Mal empezamos. Las primeras reacciones tras las elecciones son un déjà vu que abona la sensación de hartazgo y, aún peor, la impresión de que tenemos un grave problema que costará resolver. «Un pollo de cojones», que diría Puigdemont. Lo que omite es que, como el bombero pirómano, fue él quien prendió el fuego. A la vista de los resultados, y de los usos políticos, se puede entender que esté envalentonado. Pero no que sea tan irresponsable. Si algo han dejado absolutamente claro estas elecciones es que Cataluña es hoy una sociedad fracturada en dos mitades, cada una encerrada en su trinchera. Y cada uno podrá justificarse echando la culpa al otro. Pero la primera obligación de un presidente es gobernar para todos y tender puentes que derriben las trincheras. Lo contrario de lo que hace Puigdemont, más pendiente de su situación personal que de los intereses generales de Cataluña, amenazada por unas malas perspectivas económicas que parece ignorar.

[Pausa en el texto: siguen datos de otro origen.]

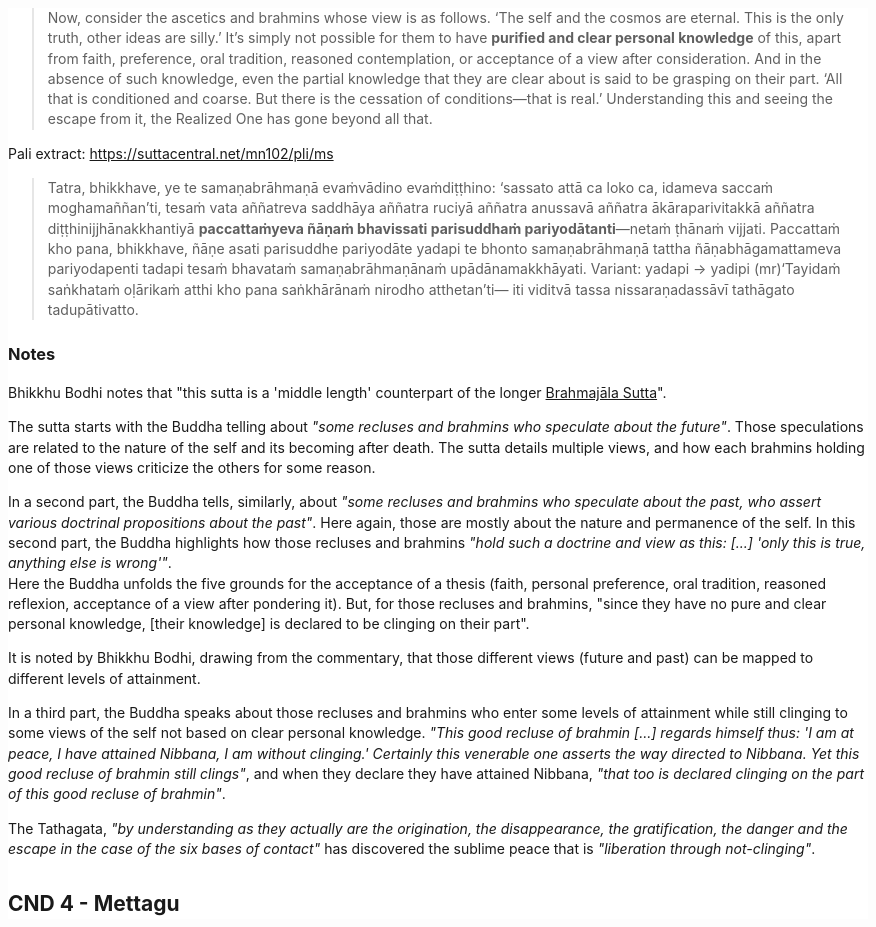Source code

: > Now, consider the ascetics and brahmins whose view is as follows. ‘The self and the cosmos are eternal. This is the only truth, other ideas are silly.’ It’s simply not possible for them to have **purified and clear personal knowledge** of this, apart from faith, preference, oral tradition, reasoned contemplation, or acceptance of a view after consideration. And in the absence of such knowledge, even the partial knowledge that they are clear about is said to be grasping on their part. ‘All that is conditioned and coarse. But there is the cessation of conditions—that is real.’ Understanding this and seeing the escape from it, the Realized One has gone beyond all that.

Pali extract: https://suttacentral.net/mn102/pli/ms

> Tatra, bhikkhave, ye te samaṇabrāhmaṇā evaṁvādino evaṁdiṭṭhino: ‘sassato attā ca loko ca, idameva saccaṁ moghamaññan’ti, tesaṁ vata aññatreva saddhāya aññatra ruciyā aññatra anussavā aññatra ākāraparivitakkā aññatra diṭṭhinijjhānakkhantiyā **paccattaṁyeva ñāṇaṁ bhavissati parisuddhaṁ pariyodātanti**—netaṁ ṭhānaṁ vijjati. Paccattaṁ kho pana, bhikkhave, ñāṇe asati parisuddhe pariyodāte yadapi te bhonto samaṇabrāhmaṇā tattha ñāṇabhāgamattameva pariyodapenti tadapi tesaṁ bhavataṁ samaṇabrāhmaṇānaṁ upādānamakkhāyati. Variant: yadapi → yadipi (mr)‘Tayidaṁ saṅkhataṁ oḷārikaṁ atthi kho pana saṅkhārānaṁ nirodho atthetan’ti— iti viditvā tassa nissaraṇadassāvī tathāgato tadupātivatto.

### Notes

Bhikkhu Bodhi notes that "this sutta is a 'middle length' counterpart of the longer [Brahmajāla Sutta](https://suttacentral.net/dn1/en/bodhi)".

The sutta starts with the Buddha telling about _"some recluses and brahmins who speculate about the future"_. Those speculations are related to the nature of the self and its becoming after death. The sutta details multiple views, and how each brahmins holding one of those views criticize the others for some reason.

In a second part, the Buddha tells, similarly, about _"some recluses and brahmins who speculate about the past, who assert various doctrinal propositions about the past"_. Here again, those are mostly about the nature and permanence of the self. In this second part, the Buddha highlights how those recluses and brahmins _"hold such a doctrine and view as this: [...] 'only this is true, anything else is wrong'"_.  
Here the Buddha unfolds the five grounds for the acceptance of a thesis (faith, personal preference, oral tradition, reasoned reflexion, acceptance of a view after pondering it). But, for those recluses and brahmins, "since they have no pure and clear personal knowledge, [their knowledge] is declared to be clinging on their part".

It is noted by Bhikkhu Bodhi, drawing from the commentary, that those different views (future and past) can be mapped to different levels of attainment.

In a third part, the Buddha speaks about those recluses and brahmins who enter some levels of attainment while still clinging to some views of the self not based on clear personal knowledge. _"This good recluse of brahmin [...] regards himself thus: 'I am at peace, I have attained Nibbana, I am without clinging.' Certainly this venerable one asserts the way directed to Nibbana. Yet this good recluse of brahmin still clings"_,  and when they declare they have attained Nibbana, _"that too is declared clinging on the part of this good recluse of brahmin"_.

The Tathagata, _"by understanding as they actually are the origination, the disappearance, the gratification, the danger and the escape in the case of the six bases of contact"_ has discovered the sublime peace that is _"liberation through not-clinging"_.


## CND 4 - Mettagu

Ciertamente, es difícil de explicar que hasta 19 parlamentarios electos estén procesados, y huidos o en prisión. Pero la responsabilidad es de quien comete el delito. Salvo que se pretenda comprar el indulto en unas elecciones. Revelador de un torticero sentido de la democracia que elimina la separación de poderes y lo supedita todo al interés político particular. Y este es el problema de fondo de los secesionistas: que intentan imponer su pensamiento único. El problema no es de Cataluña con el resto de España. El problema es de los nacionalistas con el resto de los catalanes. Y ni siquiera es una cuestión de respeto a las minorías, porque lo que de verdad hay es un intento de los minoritarios de imponerse por la fuerza a una mayoría social.
Sí. Hay un grave problema en Cataluña cuya solución pasa, antes que nada, por respetar el pluralismo social y político, así como el marco legal. Después, podremos hablar de todo lo demás. La alternativa es volver al procés, que ya se sabe adónde conduce: al fracaso colectivo.